Updated at 5:00 p.m.
Leslie Caldwell, a New York-based partner at Morgan, Lewis & Bockius and veteran white-collar defense lawyer, was nominated today to serve as assistant attorney general for the Criminal Division in the U.S. Department of Justice.
Caldwell would fill the position vacated by Lanny Breuer, who left the Justice Department earlier this year to rejoin Covington & Burling as the firm's vice-chairman. Breuer was one of the longest-serving leaders of the division in recent time.
Caldwell has been a partner at Morgan Lewis since 2004; she co-chaired the firm's white collar practice from 2004 to 2009. Before joining the firm, she served as director of the Justice Department's Enron Task Force from 2002 to 2004. She spent her early career as a federal prosecutor, serving in U.S. attorney's offices in the Northern District of California and in the Eastern District of New York.
Caldwell was not immediately available for comment. A spokeswoman for Morgan Lewis declined to comment.
As head of the Enron Task Force, Caldwell led the department's investigation into the collapse of Enron Corp. and the prosecution of former company officials. Her team included Kathryn Ruemmler, who Caldwell hired and would go on to become President Barack Obama's current White House counsel.

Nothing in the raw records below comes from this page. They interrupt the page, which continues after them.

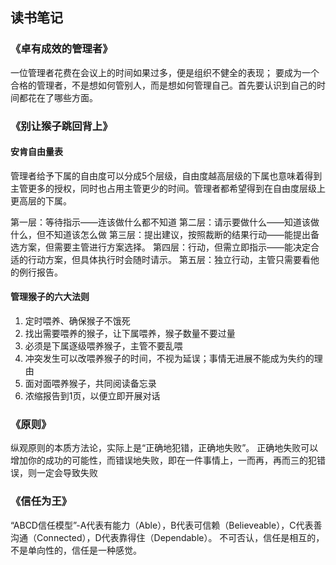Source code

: 读书笔记
---
### 《卓有成效的管理者》
一位管理者花费在会议上的时间如果过多，便是组织不健全的表现；
要成为一个合格的管理者，不是想如何管别人，而是想如何管理自己。首先要认识到自己的时间都花在了哪些方面。

### 《别让猴子跳回背上》
#### 安肯自由量表
管理者给予下属的自由度可以分成5个层级，自由度越高层级的下属也意味着得到主管更多的授权，同时也占用主管更少的时间。管理者都希望得到在自由度层级上更高层的下属。

第一层：等待指示——连该做什么都不知道
第二层：请示要做什么——知道该做什么，但不知道该怎么做
第三层：提出建议，按照裁断的结果行动——能提出备选方案，但需要主管进行方案选择。
第四层：行动，但需立即指示——能决定合适的行动方案，但具体执行时会随时请示。
第五层：独立行动，主管只需要看他的例行报告。

#### 管理猴子的六大法则
1. 定时喂养、确保猴子不饿死
2. 找出需要喂养的猴子，让下属喂养，猴子数量不要过量
3. 必须是下属逐级喂养猴子，主管不要乱喂
4. 冲突发生可以改喂养猴子的时间，不视为延误；事情无进展不能成为失约的理由
5. 面对面喂养猴子，共同阅读备忘录
6. 浓缩报告到1页，以便立即开展对话

### 《原则》
纵观原则的本质方法论，实际上是“正确地犯错，正确地失败”。
正确地失败可以增加你的成功的可能性，而错误地失败，即在一件事情上，一而再，再而三的犯错误，则一定会导致失败

### 《信任为王》
“ABCD信任模型”-A代表有能力（Able），B代表可信赖（Believeable），C代表善沟通（Connected），D代表靠得住（Dependable）。
不可否认，信任是相互的，不是单向性的，信任是一种感觉。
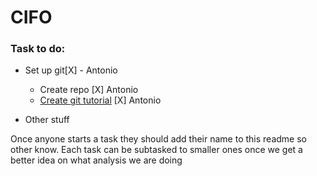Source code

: # CIFO

### Task to do:

* Set up git[X] - Antonio
    * Create repo                             [X] Antonio
    * [Create git tutorial](git_tutorial.md)  [X] Antonio

* Other stuff

Once anyone starts a task they should add their name to this readme so other know.
Each task can be subtasked to smaller ones once we get a better idea on what analysis we are doing

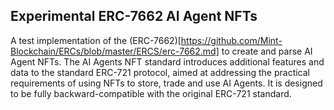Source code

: ## Experimental ERC-7662 AI Agent NFTs

A test implementation of the (ERC-7662)[https://github.com/Mint-Blockchain/ERCs/blob/master/ERCS/erc-7662.md] to create and parse AI Agent NFTs.
The AI Agents NFT standard introduces additional features and data to the standard ERC-721 protocol, aimed at addressing the practical requirements of using NFTs to store, trade and use AI Agents. It is designed to be fully backward-compatible with the original ERC-721 standard. 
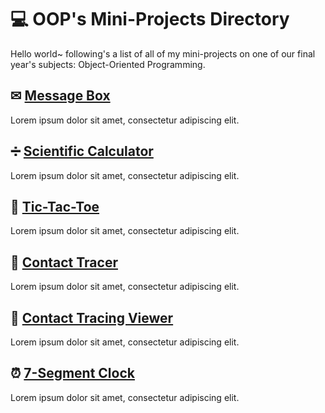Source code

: # 💻 OOP's Mini-Projects Directory
Hello world~ following's a list of all of my mini-projects on one of our final year's subjects: Object-Oriented Programming.

## ✉ [Message Box](https://github.com/benedictfernando/oop-messageBox)
Lorem ipsum dolor sit amet, consectetur adipiscing elit.

## ➗ [Scientific Calculator](https://github.com/benedictfernando/oop-scientificCalculator)
Lorem ipsum dolor sit amet, consectetur adipiscing elit.

## 🎲 [Tic-Tac-Toe](https://github.com/benedictfernando/oop-tic-tac-toe)
Lorem ipsum dolor sit amet, consectetur adipiscing elit.

## 🦠 [Contact Tracer](https://github.com/benedictfernando/oop-contactTracer)
Lorem ipsum dolor sit amet, consectetur adipiscing elit.

## 💉 [Contact Tracing Viewer](https://github.com/benedictfernando/oop-contactTracingViewer)
Lorem ipsum dolor sit amet, consectetur adipiscing elit.

## ⏰ [7-Segment Clock](https://github.com/benedictfernando/oop-sevenSegmentClock)
Lorem ipsum dolor sit amet, consectetur adipiscing elit.
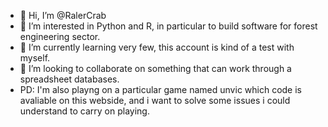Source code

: - 👋 Hi, I’m @RalerCrab
- 👀 I’m interested in Python and R, in particular to build software for forest engineering sector.
- 🌱 I’m currently learning very few, this account is kind of a test with myself.
- 💞️ I’m looking to collaborate on something that can work through a spreadsheet databases.
- PD: I'm also playng on a particular game named unvic which code is avaliable on this webside, and i want to solve some issues i could understand to carry on playing.

<!---
RalerCrab/RalerCrab is a ✨ special ✨ repository because its `README.md` (this file) appears on your GitHub profile.
You can click the Preview link to take a look at your changes.
--->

In California and New York, Caldwell prosecuted violent crimes and securities fraud cases. In San Francisco, she served as chief of the criminal division and securities fraud section. In New York, she was senior trial counsel for the business and securities fraud section and chief of the violent criminal enterprises section, according to the White House.
At Morgan Lewis, Caldwell's clients in white-collar matters have included Hewlett-Packard, Oracle Corp. and Fannie Mae.
Caldwell would take over a division that faced criticism during Breuer's tenure for not prosecuting major financial institutions for their role in the 2008 financial meltdown. At the same time, Breuer was credited with expanding the division's profile, securing billion-dollar settlements in pharmaceutical and banking cases and creating a new money-laundering unit.
The White House also announced the nomination of a Justice Department lawyer to the U.S. Tax Court. Tamara Ashford, the nominee, is the deputy assistant attorney general for appellate and review in the department's Tax Division.